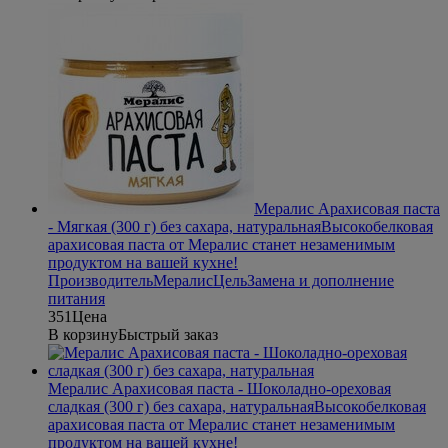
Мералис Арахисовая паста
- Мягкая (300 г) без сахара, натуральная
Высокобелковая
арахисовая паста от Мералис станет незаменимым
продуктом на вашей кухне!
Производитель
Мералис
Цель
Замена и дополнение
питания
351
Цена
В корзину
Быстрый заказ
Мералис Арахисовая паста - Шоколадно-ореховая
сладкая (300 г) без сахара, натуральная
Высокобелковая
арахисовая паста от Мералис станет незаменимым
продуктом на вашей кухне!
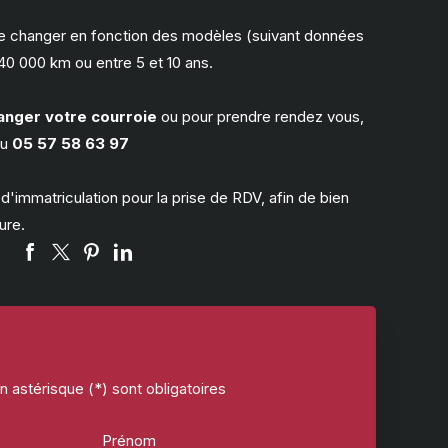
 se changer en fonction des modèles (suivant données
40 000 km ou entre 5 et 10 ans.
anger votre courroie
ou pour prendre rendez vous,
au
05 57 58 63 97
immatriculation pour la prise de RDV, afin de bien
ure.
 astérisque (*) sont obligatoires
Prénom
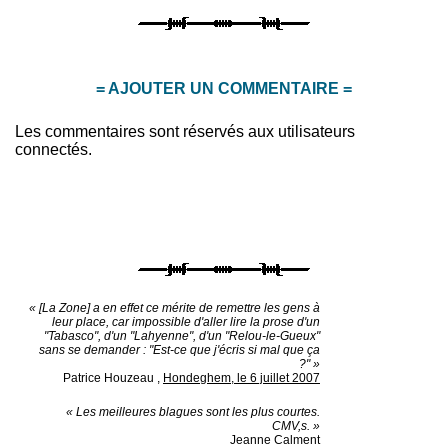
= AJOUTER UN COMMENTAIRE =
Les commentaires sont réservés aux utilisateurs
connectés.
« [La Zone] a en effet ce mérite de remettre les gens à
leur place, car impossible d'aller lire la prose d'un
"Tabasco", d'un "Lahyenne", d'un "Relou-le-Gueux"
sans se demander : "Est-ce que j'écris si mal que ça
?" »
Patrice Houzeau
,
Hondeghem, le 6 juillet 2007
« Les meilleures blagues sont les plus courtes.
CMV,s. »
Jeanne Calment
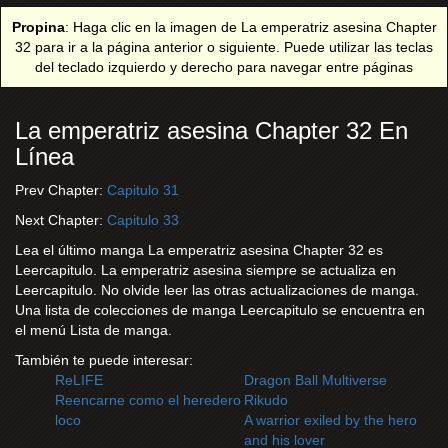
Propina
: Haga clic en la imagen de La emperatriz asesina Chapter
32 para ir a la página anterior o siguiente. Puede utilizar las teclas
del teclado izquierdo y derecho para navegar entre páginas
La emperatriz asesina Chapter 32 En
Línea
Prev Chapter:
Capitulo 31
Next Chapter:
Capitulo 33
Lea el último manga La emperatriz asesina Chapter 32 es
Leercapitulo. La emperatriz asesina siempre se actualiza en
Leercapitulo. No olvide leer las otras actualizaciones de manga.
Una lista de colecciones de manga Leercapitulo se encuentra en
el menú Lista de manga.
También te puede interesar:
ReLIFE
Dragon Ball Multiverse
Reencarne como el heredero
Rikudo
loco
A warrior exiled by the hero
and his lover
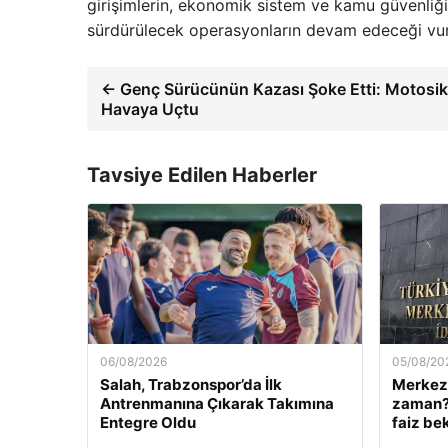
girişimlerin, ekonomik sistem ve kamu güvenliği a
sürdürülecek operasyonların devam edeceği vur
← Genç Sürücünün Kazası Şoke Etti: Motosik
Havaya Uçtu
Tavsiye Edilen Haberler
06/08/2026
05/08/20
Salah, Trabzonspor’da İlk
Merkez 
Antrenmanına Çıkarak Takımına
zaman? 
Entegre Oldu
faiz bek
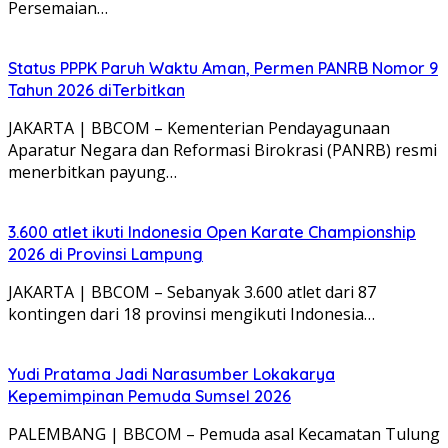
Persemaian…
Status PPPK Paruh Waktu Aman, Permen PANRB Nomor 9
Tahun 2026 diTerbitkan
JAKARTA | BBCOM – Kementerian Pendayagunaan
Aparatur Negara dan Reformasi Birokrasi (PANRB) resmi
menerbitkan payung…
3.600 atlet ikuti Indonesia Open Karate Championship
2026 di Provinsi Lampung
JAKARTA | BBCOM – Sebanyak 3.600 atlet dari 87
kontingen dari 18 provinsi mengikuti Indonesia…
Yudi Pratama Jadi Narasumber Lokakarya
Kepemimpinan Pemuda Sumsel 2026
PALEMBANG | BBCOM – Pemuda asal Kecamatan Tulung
========
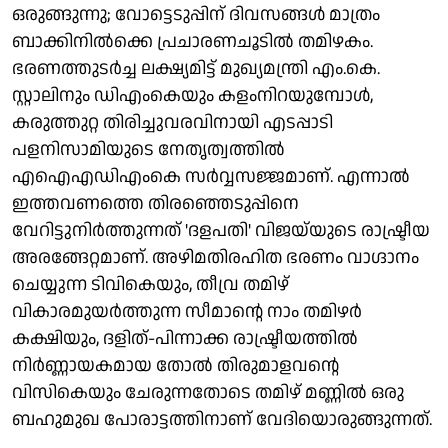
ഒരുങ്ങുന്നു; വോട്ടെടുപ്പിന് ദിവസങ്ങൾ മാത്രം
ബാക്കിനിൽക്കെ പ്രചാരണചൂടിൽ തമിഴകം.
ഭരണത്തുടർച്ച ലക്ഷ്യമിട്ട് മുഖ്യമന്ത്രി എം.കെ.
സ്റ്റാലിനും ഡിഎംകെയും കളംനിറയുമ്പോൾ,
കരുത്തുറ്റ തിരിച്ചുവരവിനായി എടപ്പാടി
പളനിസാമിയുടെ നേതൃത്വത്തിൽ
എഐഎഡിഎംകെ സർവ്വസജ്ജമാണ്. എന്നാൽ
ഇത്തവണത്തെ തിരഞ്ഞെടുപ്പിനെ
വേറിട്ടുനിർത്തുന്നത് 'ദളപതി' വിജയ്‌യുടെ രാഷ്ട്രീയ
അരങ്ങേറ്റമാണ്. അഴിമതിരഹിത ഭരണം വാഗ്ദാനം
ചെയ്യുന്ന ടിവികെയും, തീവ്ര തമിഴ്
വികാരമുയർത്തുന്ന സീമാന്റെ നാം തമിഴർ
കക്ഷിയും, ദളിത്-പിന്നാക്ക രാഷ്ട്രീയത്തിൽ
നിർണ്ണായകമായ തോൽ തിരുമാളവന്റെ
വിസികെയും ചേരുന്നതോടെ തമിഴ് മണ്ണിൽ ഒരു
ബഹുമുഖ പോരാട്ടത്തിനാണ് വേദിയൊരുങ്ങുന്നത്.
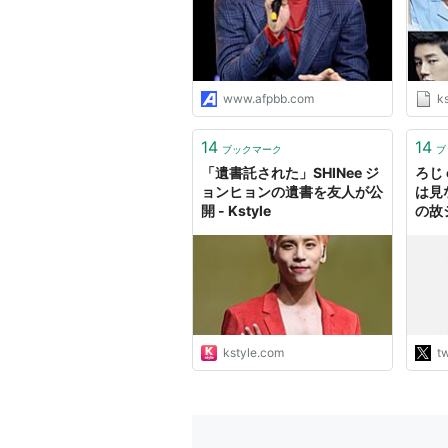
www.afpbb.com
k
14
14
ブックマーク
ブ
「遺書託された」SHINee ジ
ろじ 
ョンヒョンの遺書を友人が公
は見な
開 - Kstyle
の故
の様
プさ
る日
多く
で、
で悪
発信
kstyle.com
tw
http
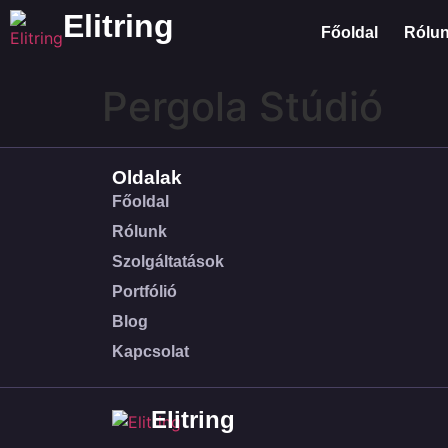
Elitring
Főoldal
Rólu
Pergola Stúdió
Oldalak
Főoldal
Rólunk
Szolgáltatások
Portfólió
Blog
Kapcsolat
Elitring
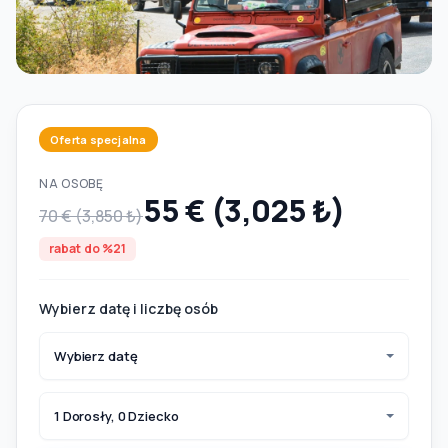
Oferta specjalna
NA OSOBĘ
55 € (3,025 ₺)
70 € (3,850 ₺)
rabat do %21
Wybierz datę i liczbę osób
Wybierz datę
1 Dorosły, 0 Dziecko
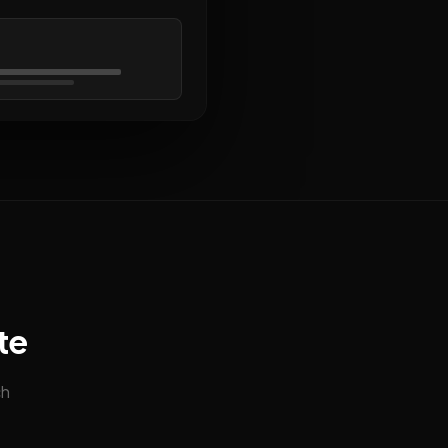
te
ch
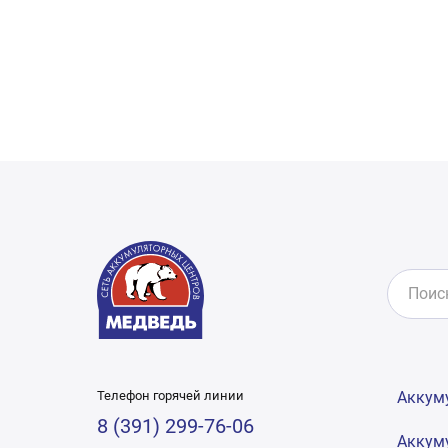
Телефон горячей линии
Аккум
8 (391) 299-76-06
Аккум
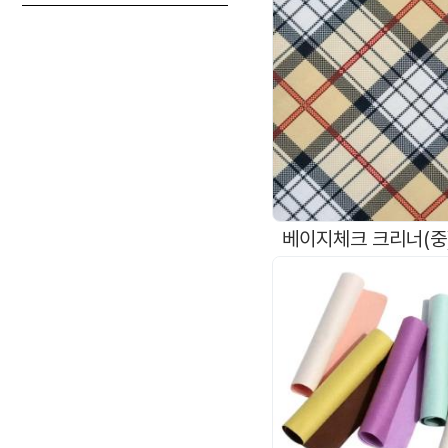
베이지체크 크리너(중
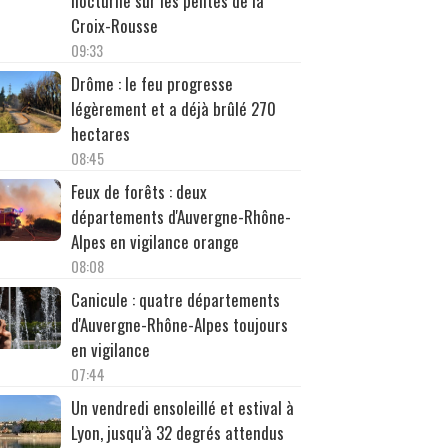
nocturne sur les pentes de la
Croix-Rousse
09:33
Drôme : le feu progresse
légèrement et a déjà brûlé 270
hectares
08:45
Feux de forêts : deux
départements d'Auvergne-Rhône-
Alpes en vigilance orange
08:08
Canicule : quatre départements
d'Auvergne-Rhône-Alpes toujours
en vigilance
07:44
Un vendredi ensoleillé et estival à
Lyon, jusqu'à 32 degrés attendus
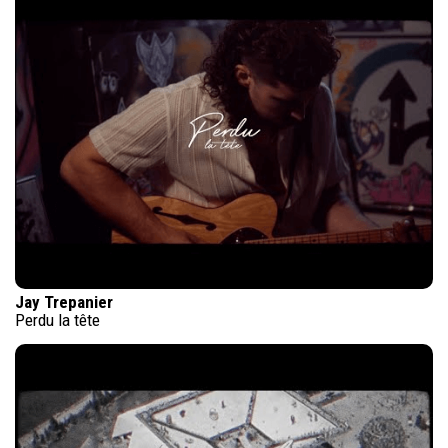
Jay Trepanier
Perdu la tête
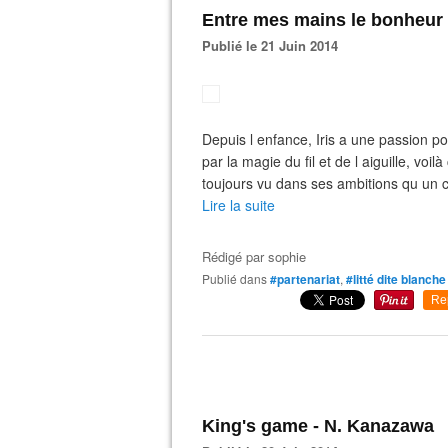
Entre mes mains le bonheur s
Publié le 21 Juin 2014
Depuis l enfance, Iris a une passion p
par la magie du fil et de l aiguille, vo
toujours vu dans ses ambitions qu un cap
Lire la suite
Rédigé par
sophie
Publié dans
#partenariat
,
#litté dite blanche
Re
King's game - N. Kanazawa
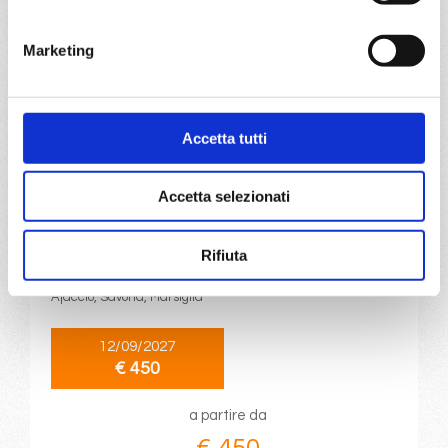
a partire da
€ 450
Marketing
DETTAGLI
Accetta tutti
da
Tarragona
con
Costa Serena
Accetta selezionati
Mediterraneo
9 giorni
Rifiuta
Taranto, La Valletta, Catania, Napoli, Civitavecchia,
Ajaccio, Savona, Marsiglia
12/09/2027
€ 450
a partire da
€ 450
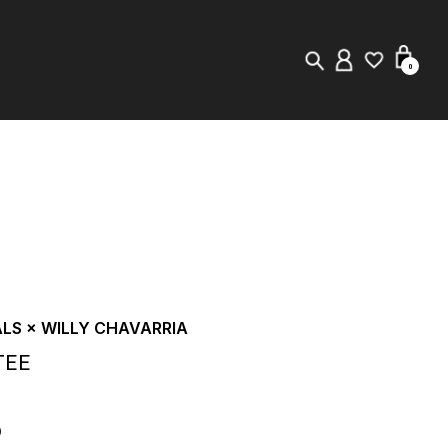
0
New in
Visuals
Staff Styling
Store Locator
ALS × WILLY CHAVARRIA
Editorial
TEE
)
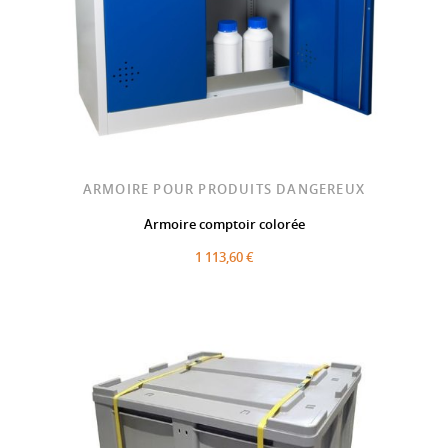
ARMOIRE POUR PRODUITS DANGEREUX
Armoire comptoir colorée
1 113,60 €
========
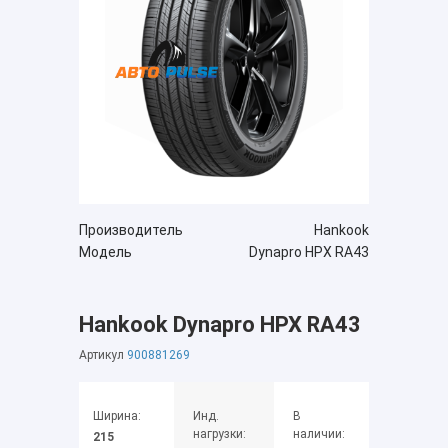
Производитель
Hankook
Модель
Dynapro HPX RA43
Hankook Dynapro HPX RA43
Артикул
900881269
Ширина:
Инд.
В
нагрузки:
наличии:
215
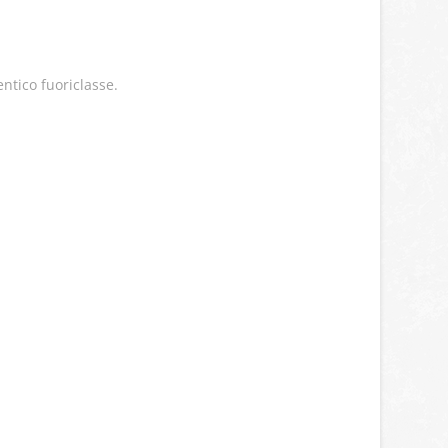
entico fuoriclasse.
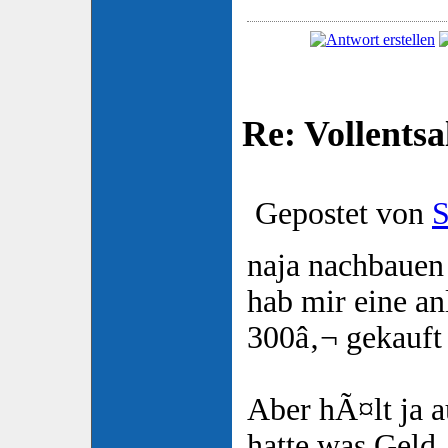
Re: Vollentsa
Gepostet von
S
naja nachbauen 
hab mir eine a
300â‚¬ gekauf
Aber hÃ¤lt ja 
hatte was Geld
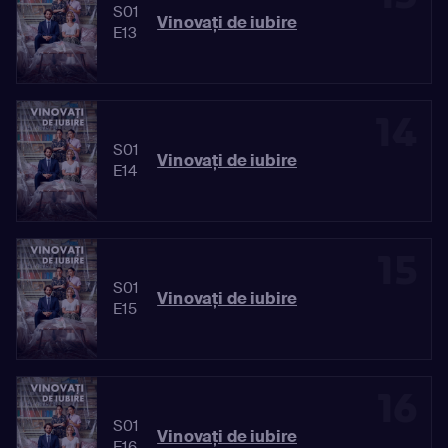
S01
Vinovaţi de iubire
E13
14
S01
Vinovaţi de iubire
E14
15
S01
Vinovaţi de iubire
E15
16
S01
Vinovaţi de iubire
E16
========
* [Task details]:
Put the lines of the records above, from the line with "Entre mes mains le bonheur s" to the line with "King's game - N. Kanazawa", into a numbered list, leaving out any blank lines.

* [Task solution]:
1. Entre mes mains le bonheur s
2. Publié le 21 Juin 2014
3. Depuis l enfance, Iris a une passion p
4. par la magie du fil et de l aiguille, vo
5. toujours vu dans ses ambitions qu un cap
6. Lire la suite
7. Rédigé par
8. sophie
9. Publié dans
10. #partenariat
11. ,
12. #litté dite blanche
13. Re
14. King's game - N. Kanazawa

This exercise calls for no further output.